Now, fast forward four and half years, in Spring of 2021, living in our dream home, with our four kids, doing our dream work within our third center, and with more than enough food in our fridge… I can say: sometimes the bad things that happen in our lives put us directly on the path to the best things that will ever happen to us. Believe it. Stick to your plan, no matter the hurdles you have to jump over. Stay headstrong, pray when you feel weak, confide in only a few you can trust, and remember the idea of the slingshot effect. It does not feel good during the pullback, but the flight of the launch is worth it.

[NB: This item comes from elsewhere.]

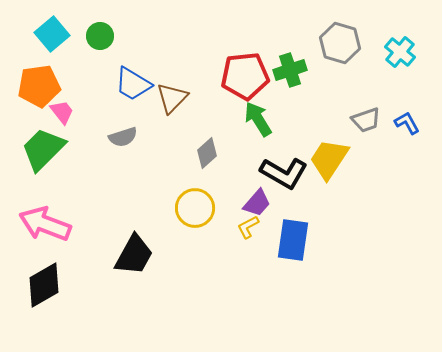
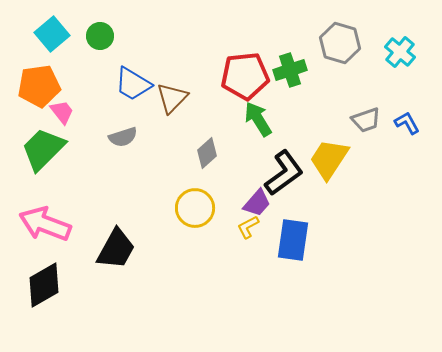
black L-shape: rotated 66 degrees counterclockwise
black trapezoid: moved 18 px left, 6 px up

Doesn’t it always seem to be the last key on the ring that opens the door? Don’t give up.
– Maria
6 COMMENTS
Kathy Neef
4 years agoAwesome story!
Cindy Hites
4 years agoWhat a great story, I had no idea! Congratulations on your successful career!
Janet Althauser
4 years agoBeautiful for what you have done, not only for your community but mostly for your sweet family. Keep going girl!! You got this!!
Mia
4 years agoAww, this made me tear up. I can remember that day. My heart just broke. I alway say, If there is a will, there is a way. Never stop dreaming babygirl. Love you 💗
Laura Kerber
4 years agoI worked with your mom a LONG time ago at Carle. She was one of my favorites, and through the years I have wondered about what Rocky and Maria are up to…since I always heard so much about you guys. Even though you don’t know me…I always felt like I knew you (not it a creepy way. Lol). As a mama of four who ultimately chose my kids over my career—I love every bit of this! I can only hope to raise my kids as well as your mom raised hers!!
Tonya Miller
4 years agoWhat a great story. I love seeing you and your family pics that you post. Your mom and dad did a wonderful job Raising you all. Mia is one of my besties, always and forever I will love her.
I wish you and your husband the best that life has for you two. Good luck and congratulations.